In my chronologically long involvement with Mexico, beginning in 1958, when I went to Chihuahua to lay my mother to rest, to the present, I find my sensitivities have evolved towards an excitement for the color and iconography that I feel is particularly Mexican.

In contrast, while photographing in Extremadura Spain in 1985, I was struck by the lack of color and realized that it was "Indianismo" which was mainly responsible for the coloration of the man-made landscape in Mexico.
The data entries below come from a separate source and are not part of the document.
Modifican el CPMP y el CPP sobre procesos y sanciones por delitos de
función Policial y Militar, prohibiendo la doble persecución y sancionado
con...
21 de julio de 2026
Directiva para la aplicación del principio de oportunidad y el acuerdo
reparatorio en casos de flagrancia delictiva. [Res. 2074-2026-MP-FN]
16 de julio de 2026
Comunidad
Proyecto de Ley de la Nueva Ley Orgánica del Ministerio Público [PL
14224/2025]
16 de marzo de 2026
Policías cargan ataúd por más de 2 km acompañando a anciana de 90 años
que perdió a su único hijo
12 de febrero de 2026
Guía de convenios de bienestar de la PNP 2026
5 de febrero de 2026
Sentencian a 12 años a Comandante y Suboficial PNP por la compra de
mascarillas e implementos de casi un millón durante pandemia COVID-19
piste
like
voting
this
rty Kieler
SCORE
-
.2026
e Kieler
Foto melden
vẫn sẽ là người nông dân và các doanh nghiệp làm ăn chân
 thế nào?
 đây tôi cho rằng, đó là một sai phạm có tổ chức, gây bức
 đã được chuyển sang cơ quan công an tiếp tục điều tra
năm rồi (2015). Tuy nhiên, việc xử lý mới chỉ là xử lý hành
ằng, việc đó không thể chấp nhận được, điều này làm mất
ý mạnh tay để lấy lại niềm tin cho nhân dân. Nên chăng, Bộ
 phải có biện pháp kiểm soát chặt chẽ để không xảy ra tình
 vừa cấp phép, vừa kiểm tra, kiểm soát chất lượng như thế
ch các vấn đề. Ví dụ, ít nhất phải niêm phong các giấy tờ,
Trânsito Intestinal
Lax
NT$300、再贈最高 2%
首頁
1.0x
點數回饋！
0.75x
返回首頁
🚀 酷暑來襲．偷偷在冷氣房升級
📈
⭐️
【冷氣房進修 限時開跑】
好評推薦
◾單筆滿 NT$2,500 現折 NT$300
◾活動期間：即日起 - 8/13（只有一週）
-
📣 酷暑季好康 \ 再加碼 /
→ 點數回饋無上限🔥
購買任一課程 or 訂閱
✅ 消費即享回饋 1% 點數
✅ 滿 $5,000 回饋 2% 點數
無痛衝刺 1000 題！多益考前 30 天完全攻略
In 1988 I put aside black and white, and began photographing in color, while maintaining reality within the framework of the organization of space and the surreal qualities that typifies my earlier and ongoing work. This photographic approach continues today with all my projects and images.

John Spence Weir

Artist Statement-1975

WHAT IS A PHOTOGRAPH SUPPOSED TO BE?


Whenever someone asks me "what is a photograph supposed to do," I find that my answer, if pressed, is ambiguous at best.
I believe that the best answer may be not to tell a person what a photograph should be--but to ask them to respond to a particular photograph and ask himself what it means to him.
An image if literal, has many times, an easily digestible group of symbols which the viewer can .understand because of prior associations with them. As the symbols become more abstract or metaphorical, the viewer becomes more challenged in understanding the meanings and many times he comes to the image with a precon­ception which impedes the visual, emotional, or intellectual massage that can be gained from a more open approach.
The making of a significant photograph is difficult because it is an art form that appears deceptively easy. Almost everyone can "take a picture," but to give the viewer of that picture a feeling of having gained something from having viewed the photo­graph requires, on the part of the photographer, that sensitivity towards the medium that is necessary in all Art.